REIMAGINING INVERTEBRATE PALEONTOLOGY AT THE NATURAL HISTORY MUSEUM OF LOS ANGELES COUNTY: EMBRACING THE FUTURE WHILE CURATING THE PAST
The collection has a legacy of research importance, housing nearly 14,000 type specimens, which are cited in more than 600 scientific publications. Strengths include the Cretaceous and Cenozoic of the eastern Pacific, providing an invaluable resource for systematics and biostratigraphy. However, research usage has declined, in part due to the loss of many university paleontology programs, the end of major geological mapping efforts, and relevance to the petroleum industry. Today we seek to become a hub for education as well as research.
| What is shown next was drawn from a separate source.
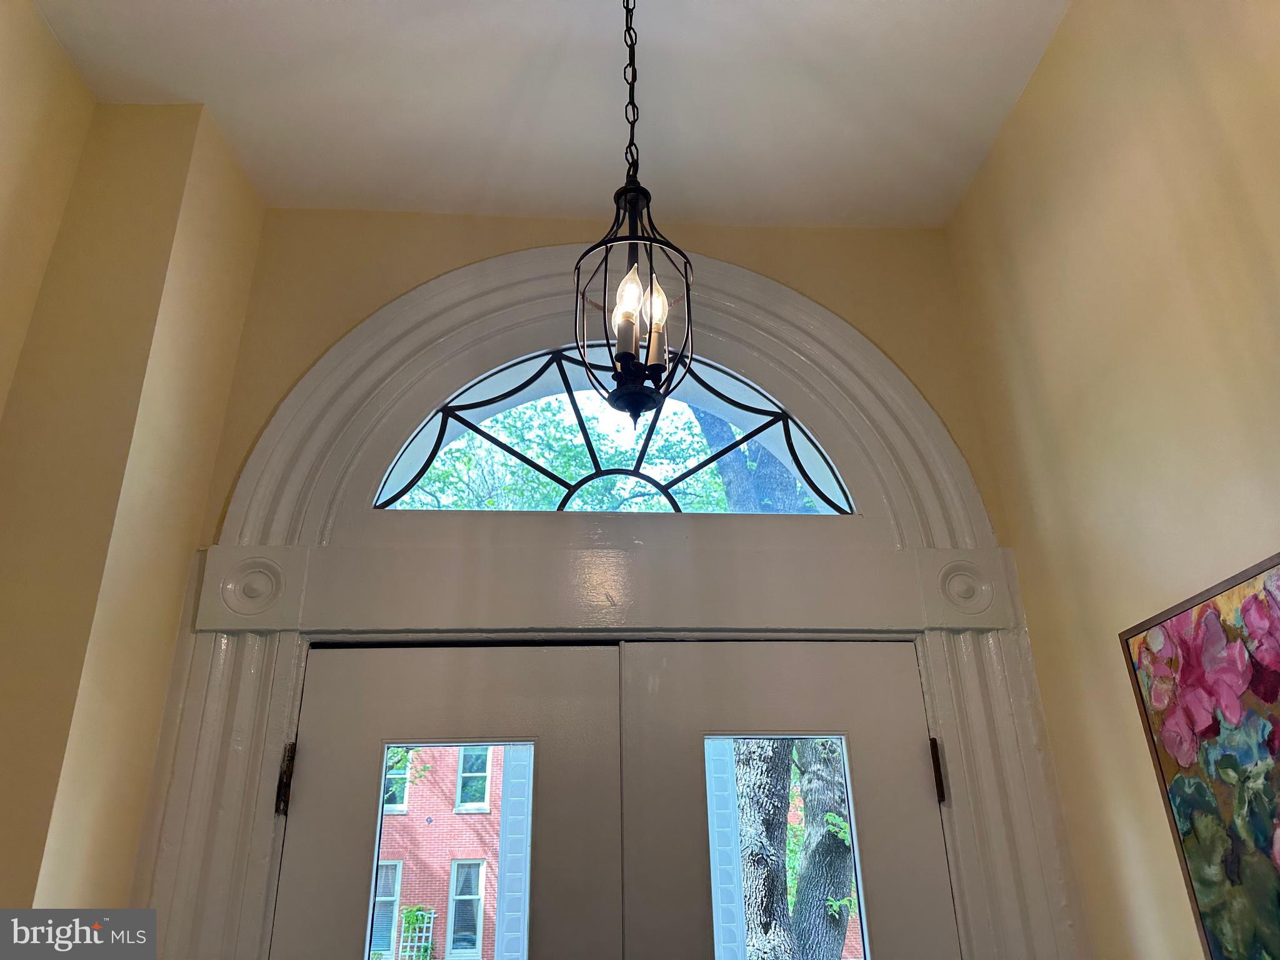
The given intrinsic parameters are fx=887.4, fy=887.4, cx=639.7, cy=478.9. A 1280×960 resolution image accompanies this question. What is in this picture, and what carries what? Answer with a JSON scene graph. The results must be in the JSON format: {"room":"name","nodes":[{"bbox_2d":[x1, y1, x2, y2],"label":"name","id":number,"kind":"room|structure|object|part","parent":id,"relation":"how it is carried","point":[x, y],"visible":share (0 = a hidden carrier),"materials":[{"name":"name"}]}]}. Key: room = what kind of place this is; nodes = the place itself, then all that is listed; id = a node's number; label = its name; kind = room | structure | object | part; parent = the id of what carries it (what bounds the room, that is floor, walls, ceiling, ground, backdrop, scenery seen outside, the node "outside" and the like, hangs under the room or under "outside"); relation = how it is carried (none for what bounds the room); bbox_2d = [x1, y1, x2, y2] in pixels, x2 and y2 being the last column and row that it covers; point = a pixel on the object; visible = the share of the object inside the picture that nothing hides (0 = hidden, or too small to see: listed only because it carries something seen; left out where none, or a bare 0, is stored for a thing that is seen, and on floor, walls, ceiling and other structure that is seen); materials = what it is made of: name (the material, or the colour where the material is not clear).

To achieve this goal, we have encouraged scientists, avocational paleontologists, students, and educators to use the collections as a setting to collaboratively research, learn, and teach.
To this end, we have created partnerships with a number of local area universities and community colleges, many of which are minority-serving institutions with limited opportunities for faculty or student involvement with natural history specimens. They have in turn created opportunities for collection-based field trips, lab exercises, capstone research projects, credit-awarding internships, and outreach collaborations. Student interns participate in all aspects of the digitization workflow, and are exposed to museum sciences and outreach activities. Teacher interns develop resources and learning pathways that mutually benefit the museum’s community outreach and provide real-world scientific experiences for local K-12 students. This transformation has created a sustainable environment for curating our historic collections and making them increasingly relevant in the 21st century.